» **To do**
From the first line of the records below through the line containing "But the Record", copy everything exactly and nothing more.

» **Record set**

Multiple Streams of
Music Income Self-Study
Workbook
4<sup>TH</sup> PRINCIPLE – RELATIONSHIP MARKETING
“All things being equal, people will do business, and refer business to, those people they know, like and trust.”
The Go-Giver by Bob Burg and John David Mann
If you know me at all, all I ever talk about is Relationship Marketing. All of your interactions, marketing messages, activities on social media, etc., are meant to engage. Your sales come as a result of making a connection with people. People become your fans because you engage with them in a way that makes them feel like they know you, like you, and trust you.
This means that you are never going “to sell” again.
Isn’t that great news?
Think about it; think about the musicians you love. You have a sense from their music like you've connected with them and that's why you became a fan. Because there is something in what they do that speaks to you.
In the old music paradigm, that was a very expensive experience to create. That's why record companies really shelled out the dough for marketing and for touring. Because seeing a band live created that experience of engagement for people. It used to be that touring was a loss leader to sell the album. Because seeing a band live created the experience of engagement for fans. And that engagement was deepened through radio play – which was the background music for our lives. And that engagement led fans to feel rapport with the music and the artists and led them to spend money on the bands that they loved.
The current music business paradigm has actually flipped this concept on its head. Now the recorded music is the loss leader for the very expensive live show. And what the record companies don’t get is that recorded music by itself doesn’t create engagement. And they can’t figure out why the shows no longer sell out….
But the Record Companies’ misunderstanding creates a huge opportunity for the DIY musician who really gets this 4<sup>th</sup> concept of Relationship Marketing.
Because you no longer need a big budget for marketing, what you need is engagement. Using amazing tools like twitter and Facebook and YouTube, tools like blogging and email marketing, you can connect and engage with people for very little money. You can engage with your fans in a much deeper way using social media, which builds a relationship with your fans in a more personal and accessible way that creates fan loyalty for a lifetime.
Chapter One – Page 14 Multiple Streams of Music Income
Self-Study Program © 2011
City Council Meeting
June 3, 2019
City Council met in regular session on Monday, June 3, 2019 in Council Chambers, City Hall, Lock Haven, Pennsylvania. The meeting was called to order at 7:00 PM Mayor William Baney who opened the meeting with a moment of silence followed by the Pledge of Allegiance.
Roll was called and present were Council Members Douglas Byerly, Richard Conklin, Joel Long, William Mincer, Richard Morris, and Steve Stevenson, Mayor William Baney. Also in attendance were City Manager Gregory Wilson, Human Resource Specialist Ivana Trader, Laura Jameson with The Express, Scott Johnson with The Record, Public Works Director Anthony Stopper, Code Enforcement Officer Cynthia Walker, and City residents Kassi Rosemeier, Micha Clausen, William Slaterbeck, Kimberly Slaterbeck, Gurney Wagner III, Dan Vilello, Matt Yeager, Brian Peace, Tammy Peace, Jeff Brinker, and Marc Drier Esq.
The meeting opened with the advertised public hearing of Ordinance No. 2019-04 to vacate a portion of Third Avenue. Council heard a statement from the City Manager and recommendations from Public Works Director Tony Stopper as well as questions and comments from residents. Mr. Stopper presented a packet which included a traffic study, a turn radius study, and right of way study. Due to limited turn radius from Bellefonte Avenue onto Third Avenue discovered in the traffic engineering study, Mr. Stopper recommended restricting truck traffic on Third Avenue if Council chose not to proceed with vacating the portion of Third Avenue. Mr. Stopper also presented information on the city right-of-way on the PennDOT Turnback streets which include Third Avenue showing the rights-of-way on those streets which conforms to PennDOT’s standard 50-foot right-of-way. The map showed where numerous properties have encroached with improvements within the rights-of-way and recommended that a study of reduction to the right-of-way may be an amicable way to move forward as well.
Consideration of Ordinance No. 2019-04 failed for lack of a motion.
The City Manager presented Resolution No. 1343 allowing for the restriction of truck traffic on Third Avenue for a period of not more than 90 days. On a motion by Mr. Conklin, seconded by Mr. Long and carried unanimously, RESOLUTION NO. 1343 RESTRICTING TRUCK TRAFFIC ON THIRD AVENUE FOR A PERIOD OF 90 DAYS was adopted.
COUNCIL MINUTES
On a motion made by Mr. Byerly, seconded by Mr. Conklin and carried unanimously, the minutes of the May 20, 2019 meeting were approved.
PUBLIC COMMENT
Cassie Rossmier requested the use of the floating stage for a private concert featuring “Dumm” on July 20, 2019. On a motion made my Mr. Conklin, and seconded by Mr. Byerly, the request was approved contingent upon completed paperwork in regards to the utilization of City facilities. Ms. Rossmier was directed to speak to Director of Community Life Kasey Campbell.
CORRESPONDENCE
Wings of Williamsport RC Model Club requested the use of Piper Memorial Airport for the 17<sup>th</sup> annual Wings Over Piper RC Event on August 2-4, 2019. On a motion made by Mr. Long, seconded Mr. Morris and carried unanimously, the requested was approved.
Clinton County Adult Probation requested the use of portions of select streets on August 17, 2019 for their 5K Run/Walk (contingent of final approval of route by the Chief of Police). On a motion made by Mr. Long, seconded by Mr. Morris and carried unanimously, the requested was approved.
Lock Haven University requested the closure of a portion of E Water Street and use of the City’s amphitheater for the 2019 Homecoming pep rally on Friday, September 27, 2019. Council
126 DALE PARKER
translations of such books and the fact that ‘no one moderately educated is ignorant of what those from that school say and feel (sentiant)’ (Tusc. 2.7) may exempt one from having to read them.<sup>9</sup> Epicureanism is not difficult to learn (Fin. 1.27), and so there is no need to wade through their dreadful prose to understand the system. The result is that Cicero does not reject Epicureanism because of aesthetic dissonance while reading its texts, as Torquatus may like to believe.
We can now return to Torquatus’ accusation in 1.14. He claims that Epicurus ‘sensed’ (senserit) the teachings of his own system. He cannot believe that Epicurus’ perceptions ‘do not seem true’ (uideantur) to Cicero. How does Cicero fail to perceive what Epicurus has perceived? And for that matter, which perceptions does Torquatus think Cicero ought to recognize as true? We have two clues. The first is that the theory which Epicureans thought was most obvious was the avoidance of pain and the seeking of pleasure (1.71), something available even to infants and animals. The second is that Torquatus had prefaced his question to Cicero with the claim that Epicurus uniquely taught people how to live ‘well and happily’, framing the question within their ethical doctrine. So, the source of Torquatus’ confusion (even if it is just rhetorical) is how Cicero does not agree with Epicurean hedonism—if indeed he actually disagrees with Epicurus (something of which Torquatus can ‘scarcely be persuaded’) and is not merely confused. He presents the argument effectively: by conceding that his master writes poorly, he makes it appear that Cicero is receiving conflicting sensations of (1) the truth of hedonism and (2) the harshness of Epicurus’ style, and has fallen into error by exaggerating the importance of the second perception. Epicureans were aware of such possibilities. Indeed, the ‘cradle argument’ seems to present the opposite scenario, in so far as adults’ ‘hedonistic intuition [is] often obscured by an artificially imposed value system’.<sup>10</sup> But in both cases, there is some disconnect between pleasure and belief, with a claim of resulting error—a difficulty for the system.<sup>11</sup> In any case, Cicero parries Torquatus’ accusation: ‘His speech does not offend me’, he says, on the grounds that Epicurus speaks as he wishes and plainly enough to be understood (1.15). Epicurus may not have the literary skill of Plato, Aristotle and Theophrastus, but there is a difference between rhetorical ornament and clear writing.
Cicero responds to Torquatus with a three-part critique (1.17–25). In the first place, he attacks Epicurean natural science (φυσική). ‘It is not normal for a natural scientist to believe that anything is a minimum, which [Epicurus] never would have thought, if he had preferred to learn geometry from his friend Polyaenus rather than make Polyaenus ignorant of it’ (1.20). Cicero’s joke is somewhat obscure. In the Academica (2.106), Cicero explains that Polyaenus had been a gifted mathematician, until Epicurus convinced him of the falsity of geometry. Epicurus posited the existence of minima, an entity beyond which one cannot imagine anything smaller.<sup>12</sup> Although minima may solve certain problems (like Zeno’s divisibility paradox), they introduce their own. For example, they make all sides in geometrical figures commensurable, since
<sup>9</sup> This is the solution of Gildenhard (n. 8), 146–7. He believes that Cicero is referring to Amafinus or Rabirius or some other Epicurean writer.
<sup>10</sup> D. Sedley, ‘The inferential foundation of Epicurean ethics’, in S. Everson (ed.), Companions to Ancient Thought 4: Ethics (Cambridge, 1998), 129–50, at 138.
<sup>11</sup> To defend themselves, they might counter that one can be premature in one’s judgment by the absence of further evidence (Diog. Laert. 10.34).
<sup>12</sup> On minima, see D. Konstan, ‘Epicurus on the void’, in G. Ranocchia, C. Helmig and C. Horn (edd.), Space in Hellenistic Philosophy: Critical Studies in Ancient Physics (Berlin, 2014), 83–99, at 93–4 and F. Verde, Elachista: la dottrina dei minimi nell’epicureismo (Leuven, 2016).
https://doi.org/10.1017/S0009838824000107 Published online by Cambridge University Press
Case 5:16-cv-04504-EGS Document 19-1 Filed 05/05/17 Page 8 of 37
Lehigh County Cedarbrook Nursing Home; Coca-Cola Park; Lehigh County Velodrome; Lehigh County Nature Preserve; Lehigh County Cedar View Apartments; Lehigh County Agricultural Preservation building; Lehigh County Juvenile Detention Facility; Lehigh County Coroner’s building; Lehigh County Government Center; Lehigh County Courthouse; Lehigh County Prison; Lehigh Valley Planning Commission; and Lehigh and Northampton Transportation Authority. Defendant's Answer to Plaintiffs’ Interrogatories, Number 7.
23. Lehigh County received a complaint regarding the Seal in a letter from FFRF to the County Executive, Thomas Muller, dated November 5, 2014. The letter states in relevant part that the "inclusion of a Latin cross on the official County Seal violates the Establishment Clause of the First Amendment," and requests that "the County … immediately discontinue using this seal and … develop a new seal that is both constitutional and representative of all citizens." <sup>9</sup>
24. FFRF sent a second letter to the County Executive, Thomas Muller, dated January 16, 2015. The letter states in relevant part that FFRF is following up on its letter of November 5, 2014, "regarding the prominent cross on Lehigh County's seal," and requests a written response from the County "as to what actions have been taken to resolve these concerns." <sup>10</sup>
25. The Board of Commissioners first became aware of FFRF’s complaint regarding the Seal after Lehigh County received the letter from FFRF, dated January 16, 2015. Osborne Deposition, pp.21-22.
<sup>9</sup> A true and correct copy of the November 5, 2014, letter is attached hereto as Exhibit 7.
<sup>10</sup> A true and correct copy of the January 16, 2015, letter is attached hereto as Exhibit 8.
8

» **Reply**
Multiple Streams of
Music Income Self-Study
Workbook
4<sup>TH</sup> PRINCIPLE – RELATIONSHIP MARKETING
“All things being equal, people will do business, and refer business to, those people they know, like and trust.”
The Go-Giver by Bob Burg and John David Mann
If you know me at all, all I ever talk about is Relationship Marketing. All of your interactions, marketing messages, activities on social media, etc., are meant to engage. Your sales come as a result of making a connection with people. People become your fans because you engage with them in a way that makes them feel like they know you, like you, and trust you.
This means that you are never going “to sell” again.
Isn’t that great news?
Think about it; think about the musicians you love. You have a sense from their music like you've connected with them and that's why you became a fan. Because there is something in what they do that speaks to you.
In the old music paradigm, that was a very expensive experience to create. That's why record companies really shelled out the dough for marketing and for touring. Because seeing a band live created that experience of engagement for people. It used to be that touring was a loss leader to sell the album. Because seeing a band live created the experience of engagement for fans. And that engagement was deepened through radio play – which was the background music for our lives. And that engagement led fans to feel rapport with the music and the artists and led them to spend money on the bands that they loved.
The current music business paradigm has actually flipped this concept on its head. Now the recorded music is the loss leader for the very expensive live show. And what the record companies don’t get is that recorded music by itself doesn’t create engagement. And they can’t figure out why the shows no longer sell out….
But the Record Companies’ misunderstanding creates a huge opportunity for the DIY musician who really gets this 4<sup>th</sup> concept of Relationship Marketing.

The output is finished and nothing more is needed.